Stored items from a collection

BEGIN

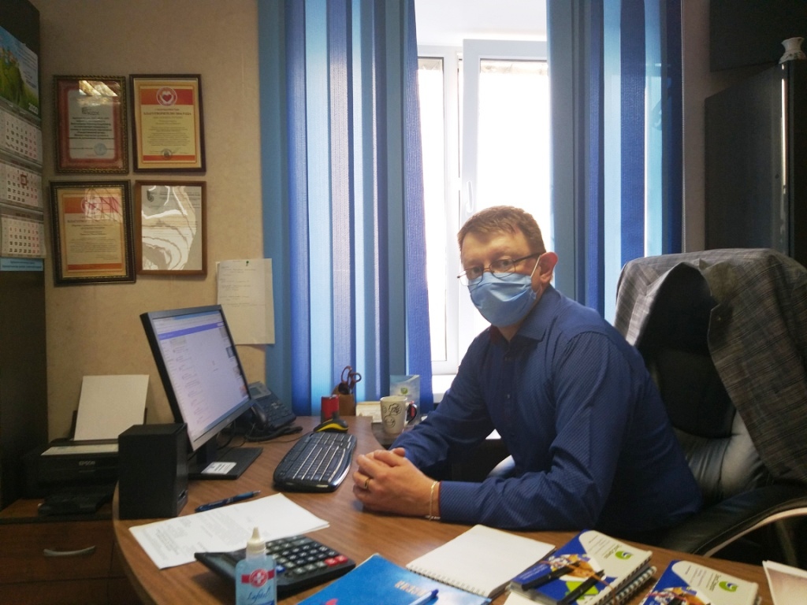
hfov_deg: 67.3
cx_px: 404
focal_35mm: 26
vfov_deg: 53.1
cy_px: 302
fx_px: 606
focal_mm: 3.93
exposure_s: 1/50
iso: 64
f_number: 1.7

END
BEGIN

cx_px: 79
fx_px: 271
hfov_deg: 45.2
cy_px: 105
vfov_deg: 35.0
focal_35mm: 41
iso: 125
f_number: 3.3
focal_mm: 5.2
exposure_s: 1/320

END
BEGIN

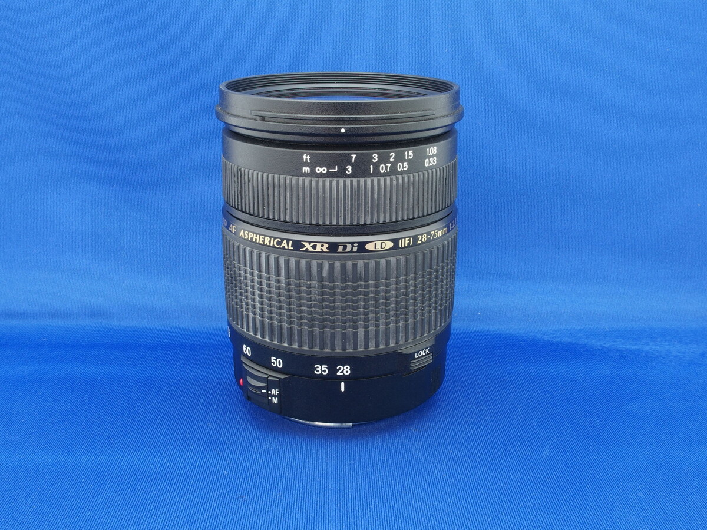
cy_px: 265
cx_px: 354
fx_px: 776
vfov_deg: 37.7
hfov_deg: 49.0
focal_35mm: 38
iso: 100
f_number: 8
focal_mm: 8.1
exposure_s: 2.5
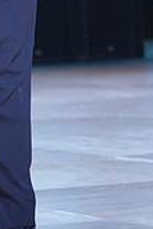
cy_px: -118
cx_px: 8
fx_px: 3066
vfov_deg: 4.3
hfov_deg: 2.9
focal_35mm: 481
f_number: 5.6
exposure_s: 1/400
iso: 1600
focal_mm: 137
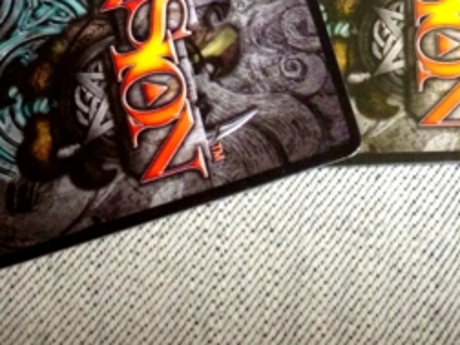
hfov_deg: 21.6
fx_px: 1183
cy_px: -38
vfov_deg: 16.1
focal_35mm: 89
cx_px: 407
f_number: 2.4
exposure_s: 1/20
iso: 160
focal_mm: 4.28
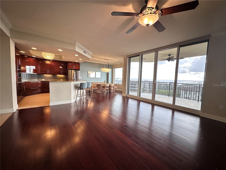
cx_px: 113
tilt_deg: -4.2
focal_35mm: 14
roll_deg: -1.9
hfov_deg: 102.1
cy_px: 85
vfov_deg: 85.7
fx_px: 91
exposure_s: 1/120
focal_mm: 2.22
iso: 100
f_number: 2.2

END

TASK BRIEF — In the data above, find the line with "hfov_deg: 67.3" and the line with "f_number: 1.7". Retype both, plus every line between them, exactly.

REPLY TO THE EXERCISE —
hfov_deg: 67.3
cx_px: 404
focal_35mm: 26
vfov_deg: 53.1
cy_px: 302
fx_px: 606
focal_mm: 3.93
exposure_s: 1/50
iso: 64
f_number: 1.7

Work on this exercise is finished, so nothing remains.